*Task details*: Go to the line below that has "Политика конфиденциальности", print it and each line after it exactly, and stop after the line that has "Das Bildmaterial ist"; leave out pictures.

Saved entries
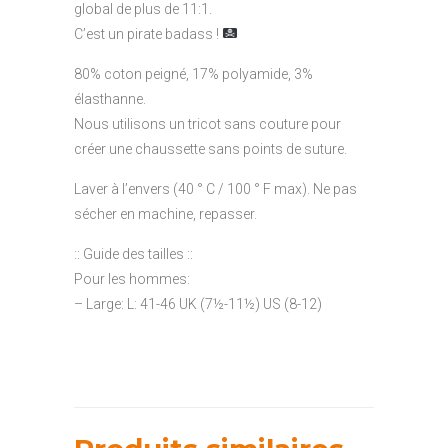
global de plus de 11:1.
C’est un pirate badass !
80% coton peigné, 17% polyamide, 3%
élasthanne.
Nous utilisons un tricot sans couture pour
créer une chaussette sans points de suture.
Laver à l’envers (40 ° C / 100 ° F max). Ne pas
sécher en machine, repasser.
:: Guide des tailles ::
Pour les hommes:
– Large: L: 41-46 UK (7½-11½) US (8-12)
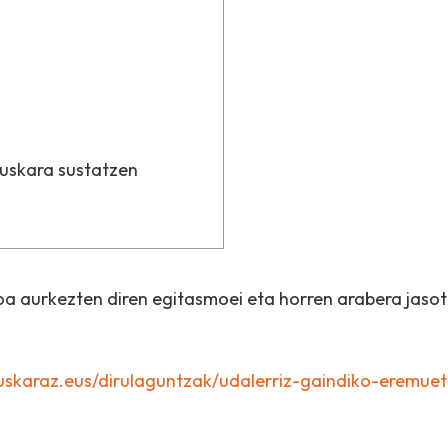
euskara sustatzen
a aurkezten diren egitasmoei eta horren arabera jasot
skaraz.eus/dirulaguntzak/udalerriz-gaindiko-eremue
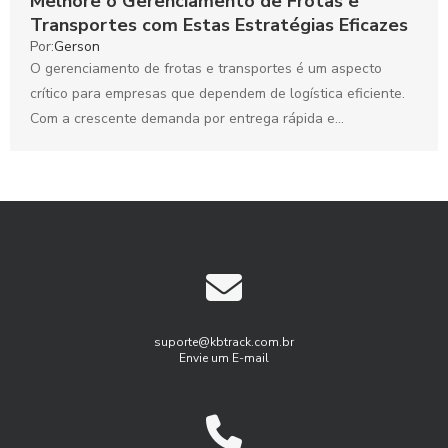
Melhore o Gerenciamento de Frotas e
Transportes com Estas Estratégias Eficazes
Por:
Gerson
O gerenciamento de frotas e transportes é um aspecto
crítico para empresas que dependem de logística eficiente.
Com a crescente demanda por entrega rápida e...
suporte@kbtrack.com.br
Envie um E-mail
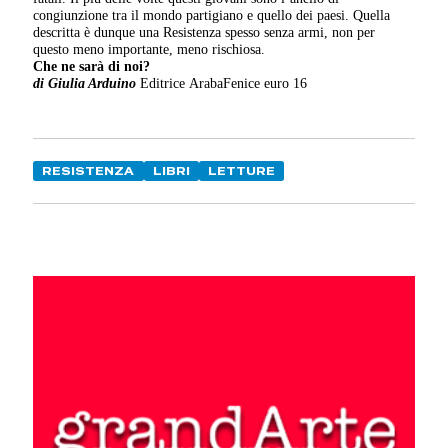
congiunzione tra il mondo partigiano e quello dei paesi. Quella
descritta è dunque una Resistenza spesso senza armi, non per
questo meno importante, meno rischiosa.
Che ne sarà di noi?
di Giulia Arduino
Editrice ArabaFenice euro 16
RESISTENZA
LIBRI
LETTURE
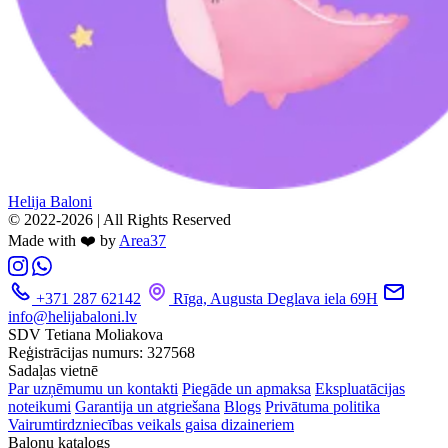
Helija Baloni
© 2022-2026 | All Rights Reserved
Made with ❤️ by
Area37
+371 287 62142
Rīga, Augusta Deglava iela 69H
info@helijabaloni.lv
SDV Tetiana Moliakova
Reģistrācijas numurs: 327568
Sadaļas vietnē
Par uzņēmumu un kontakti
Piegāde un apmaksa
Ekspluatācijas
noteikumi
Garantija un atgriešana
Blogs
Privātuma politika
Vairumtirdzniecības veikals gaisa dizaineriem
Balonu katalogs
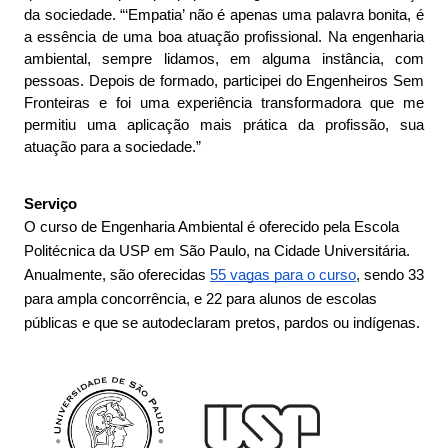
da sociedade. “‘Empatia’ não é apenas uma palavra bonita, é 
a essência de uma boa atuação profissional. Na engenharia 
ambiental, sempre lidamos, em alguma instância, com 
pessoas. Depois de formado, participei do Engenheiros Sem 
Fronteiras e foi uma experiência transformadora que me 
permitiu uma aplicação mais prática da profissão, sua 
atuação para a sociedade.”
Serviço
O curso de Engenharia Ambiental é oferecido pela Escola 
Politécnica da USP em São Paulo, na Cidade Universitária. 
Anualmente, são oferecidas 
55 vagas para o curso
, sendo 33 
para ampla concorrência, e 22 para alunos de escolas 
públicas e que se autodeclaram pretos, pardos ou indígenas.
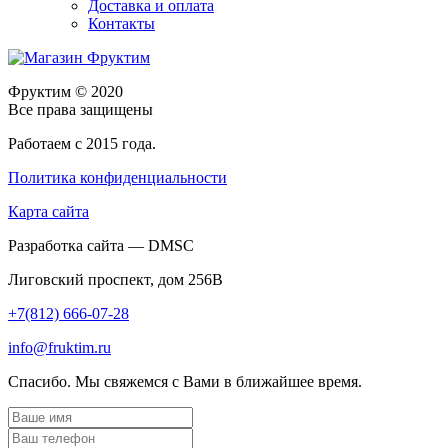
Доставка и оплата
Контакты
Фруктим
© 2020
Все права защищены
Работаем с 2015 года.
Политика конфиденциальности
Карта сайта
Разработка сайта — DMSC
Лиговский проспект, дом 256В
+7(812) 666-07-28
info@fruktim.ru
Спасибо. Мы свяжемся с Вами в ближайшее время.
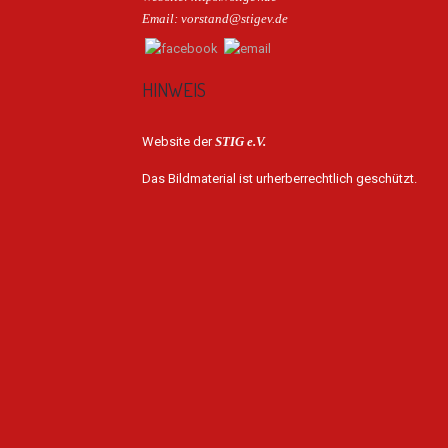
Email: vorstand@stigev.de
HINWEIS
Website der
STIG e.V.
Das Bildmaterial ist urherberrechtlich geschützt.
---
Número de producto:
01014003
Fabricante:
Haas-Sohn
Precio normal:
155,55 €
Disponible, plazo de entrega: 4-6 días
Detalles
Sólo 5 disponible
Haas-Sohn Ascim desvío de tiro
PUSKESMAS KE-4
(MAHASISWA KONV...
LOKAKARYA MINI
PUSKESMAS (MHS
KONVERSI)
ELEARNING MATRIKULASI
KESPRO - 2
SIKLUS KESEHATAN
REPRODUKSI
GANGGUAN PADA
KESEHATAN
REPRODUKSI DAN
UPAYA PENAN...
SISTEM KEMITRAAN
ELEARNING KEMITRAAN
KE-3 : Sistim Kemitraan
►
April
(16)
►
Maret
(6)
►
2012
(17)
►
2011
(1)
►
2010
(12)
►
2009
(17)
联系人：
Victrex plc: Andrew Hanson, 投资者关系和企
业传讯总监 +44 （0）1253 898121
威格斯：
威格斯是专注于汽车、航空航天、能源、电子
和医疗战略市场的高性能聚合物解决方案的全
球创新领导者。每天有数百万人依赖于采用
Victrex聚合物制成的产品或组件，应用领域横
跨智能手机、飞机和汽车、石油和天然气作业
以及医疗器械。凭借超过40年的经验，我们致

*Solution*:
Политика конфиденциальности
Карта сайта
Разработка сайта — DMSC
Лиговский проспект, дом 256В
+7(812) 666-07-28
info@fruktim.ru
Спасибо. Мы свяжемся с Вами в ближайшее время.
Email: vorstand@stigev.de
HINWEIS
Website der
STIG e.V.
Das Bildmaterial ist urherberrechtlich geschützt.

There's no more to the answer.